§ **Selected extract**

○ ○ ○ ○

Theory CSP_T_law_SKIP

Up to index of Isabelle/HOL/HOL-Complex/CSP/CSP_T

theory CSP_T_law_SKIP
imports CSP_T_law_basic
begin

           (*-------------------------------------------*
            |        CSP-Prover on Isabelle2004         |
            |               December 2004               |
            |                   July 2005  (modified)   |
            |              September 2005  (modified)   |
            |                                           |
            |        CSP-Prover on Isabelle2005         |
            |                October 2005  (modified)   |
            |                  April 2006  (modified)   |
            |                                           |
            |        Yoshinao Isobe (AIST JAPAN)        |
            *-------------------------------------------*)

theory CSP_T_law_SKIP = CSP_T_law_basic:

(*****************************************************************

         1. SKIP |[X]| SKIP
         2. SKIP |[X]| P
         3. P |[X]| SKIP
         4. SKIP -- X
         5. SKIP [[r]]
         6. SKIP ;; P
         7. P ;; SKIP
         8. SKIP |. n

 *****************************************************************)

○ ○ ○ ○

§ **Raw data**
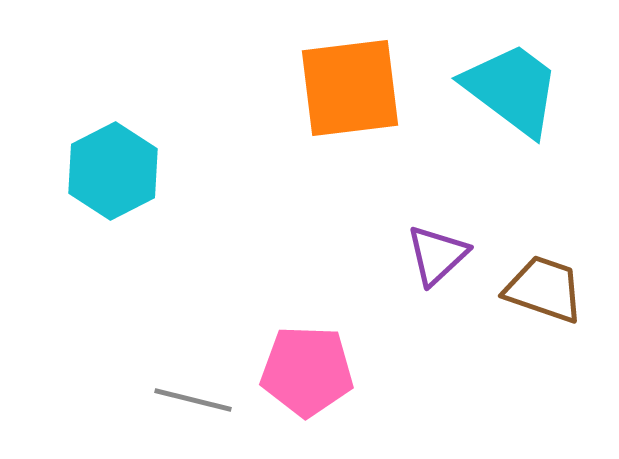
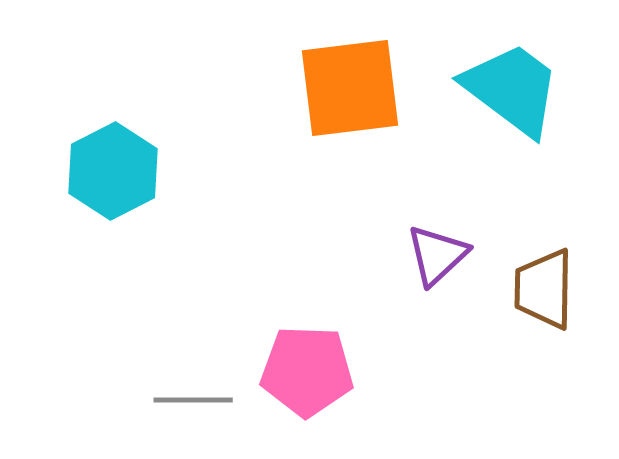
brown trapezoid: rotated 108 degrees counterclockwise
gray line: rotated 14 degrees counterclockwise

○ ○ ○ ○

§ **Required actions**
#1 Answer each question from the CSP_T_law_SKIP theory file, one answer per line, marked like the question.
(a) Which theory does CSP_T_law_SKIP import?
(b) Which Isabelle version appears in the header next to the October 2005 and April 2006 modifications?
(c) What is the last item in the numbered list?
#2 Summarize the CSP_T_law_SKIP theory file in two sentences.

§ **Task responses**
#1
(a) CSP_T_law_basic
(b) Isabelle2005
(c) SKIP |. n

#2 CSP_T_law_SKIP is a CSP-Prover theory by Yoshinao Isobe (AIST JAPAN) that imports CSP_T_law_basic. It was first dated December 2004 on Isabelle2004 and modified through April 2006 on Isabelle2005, and it lists eight numbered items involving SKIP, from "SKIP |[X]| SKIP" to "SKIP |. n".